TEXT PROVIDED:
>>

Name: Tinybird
Brand: Tinybird
Rating: 5.0 (10 reviews)

Complex SQL queries often become difficult to read when the same filtering or aggregation logic appears multiple times. Common table expressions (CTEs) in ClickHouse® solve this by letting you define temporary named result sets using the WITH clause, which you can then reference throughout your query like a regular table.

This article shows you how to write CTEs in ClickHouse®, when to use them instead of subqueries or materialized views, and how to deploy CTE-based queries as production API endpoints.

What is a common table expression in ClickHouse®

A common table expression (CTE) in ClickHouse is a temporary named result set that you define within a single query using the WITH clause. The CTE exists only during query execution and lets you break down complex logic into readable, reusable parts.

You write a CTE by giving a subquery a name, then reference that name later in your main query. This is particularly useful when you need to filter data in stages or when the same intermediate calculation appears multiple times in your query. Instead of copying the same subquery logic repeatedly, you define it once as a CTE and reference it by name.

Here's what a basic CTE looks like:

WITH active_users AS (
    SELECT user_id
    FROM users
    WHERE status = 'active'
)
SELECT 
    au.user_id,
    COUNT(*) AS event_count
FROM events e
JOIN active_users au ON e.user_id = au.user_id
GROUP BY au.user_id
ORDER BY event_count DESC;

In this query, active_users is the CTE. It filters the users table to only active users, then the main query joins this filtered set with the events table to count how many events each active user has generated.

ClickHouse WITH clause syntax

The WITH clause in ClickHouse follows a straightforward pattern where you define one or more CTEs before your main SELECT statement. Each CTE has a name, followed by AS, followed by a subquery in parentheses.

The basic structure looks like this:

WITH 
    cte_name AS (
        SELECT ...
    )
SELECT ...
FROM cte_name;

You can define multiple CTEs by separating them with commas:

WITH 
    first_cte AS (
        SELECT ...
    ),
    second_cte AS (
        SELECT ...
    )
SELECT ...
FROM first_cte
JOIN second_cte ON ...;

Each CTE has to be defined before you reference it. You can use earlier CTEs within later ones, but you can't reference a CTE before it's defined.

<<

INFORMATION PROVIDED:

>>

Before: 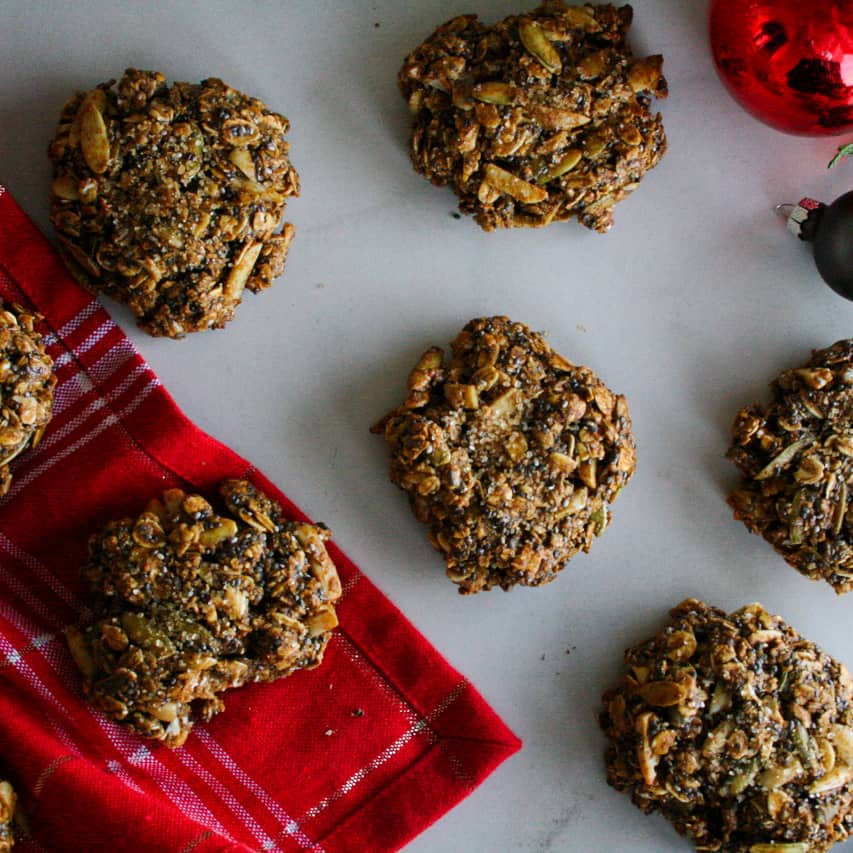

<<

OBJECTIVE:
Reproduce verbatim the stretch of the ClickHouse CTE article from "Complex SQL queries" through "a regular table.".

COMPLETE OUTPUT:
Complex SQL queries often become difficult to read when the same filtering or aggregation logic appears multiple times. Common table expressions (CTEs) in ClickHouse® solve this by letting you define temporary named result sets using the WITH clause, which you can then reference throughout your query like a regular table.